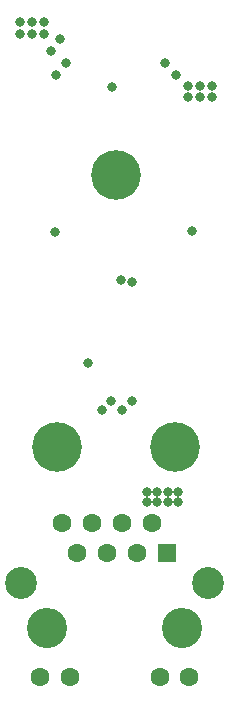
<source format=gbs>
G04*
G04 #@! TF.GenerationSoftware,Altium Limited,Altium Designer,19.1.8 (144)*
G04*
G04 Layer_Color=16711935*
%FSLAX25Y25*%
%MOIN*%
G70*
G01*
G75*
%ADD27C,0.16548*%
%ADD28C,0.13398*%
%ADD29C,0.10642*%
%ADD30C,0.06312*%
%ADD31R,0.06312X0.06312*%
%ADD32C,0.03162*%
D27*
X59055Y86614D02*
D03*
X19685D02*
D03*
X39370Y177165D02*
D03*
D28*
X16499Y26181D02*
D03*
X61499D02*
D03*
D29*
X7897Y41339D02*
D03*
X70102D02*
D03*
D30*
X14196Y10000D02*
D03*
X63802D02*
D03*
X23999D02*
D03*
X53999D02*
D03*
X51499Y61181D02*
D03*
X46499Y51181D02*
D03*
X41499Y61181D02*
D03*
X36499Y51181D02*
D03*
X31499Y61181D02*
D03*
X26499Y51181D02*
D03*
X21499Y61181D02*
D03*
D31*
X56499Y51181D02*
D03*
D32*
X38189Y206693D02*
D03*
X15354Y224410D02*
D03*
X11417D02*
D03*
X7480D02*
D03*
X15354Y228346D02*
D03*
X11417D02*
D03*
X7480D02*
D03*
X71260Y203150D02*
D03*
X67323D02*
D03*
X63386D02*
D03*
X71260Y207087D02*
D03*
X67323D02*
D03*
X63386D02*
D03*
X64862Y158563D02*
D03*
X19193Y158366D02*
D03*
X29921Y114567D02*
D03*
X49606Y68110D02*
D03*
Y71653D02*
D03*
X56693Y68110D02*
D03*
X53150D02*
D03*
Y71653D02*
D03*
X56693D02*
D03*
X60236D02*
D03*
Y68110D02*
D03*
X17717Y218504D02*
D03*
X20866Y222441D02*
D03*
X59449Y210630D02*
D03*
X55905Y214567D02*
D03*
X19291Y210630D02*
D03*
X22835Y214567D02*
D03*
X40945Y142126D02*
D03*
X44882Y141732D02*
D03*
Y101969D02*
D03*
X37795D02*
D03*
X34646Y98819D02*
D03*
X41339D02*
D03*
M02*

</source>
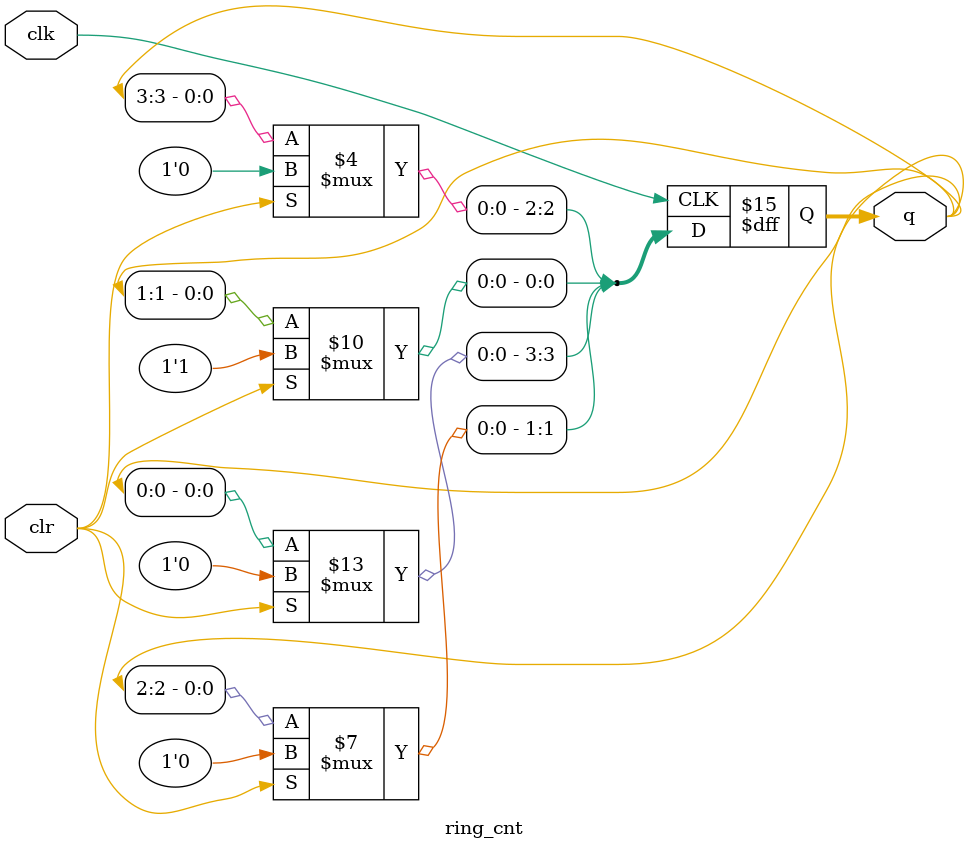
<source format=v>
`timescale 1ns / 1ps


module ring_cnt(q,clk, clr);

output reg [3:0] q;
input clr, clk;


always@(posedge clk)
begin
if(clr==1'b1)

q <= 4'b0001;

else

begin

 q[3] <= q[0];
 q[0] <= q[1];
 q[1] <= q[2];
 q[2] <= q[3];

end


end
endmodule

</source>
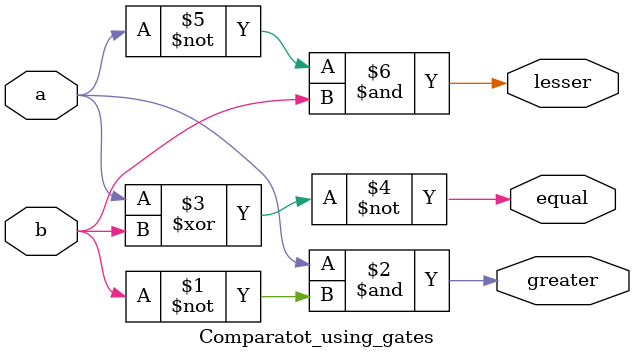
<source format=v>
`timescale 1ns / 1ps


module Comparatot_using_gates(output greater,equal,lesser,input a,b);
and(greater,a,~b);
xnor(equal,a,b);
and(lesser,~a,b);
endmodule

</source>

What is being asked. What lines in the listing above contain the word "output"? Show each one.

Written reply.
output reg [3:0] q;
module Comparatot_using_gates(output greater,equal,lesser,input a,b);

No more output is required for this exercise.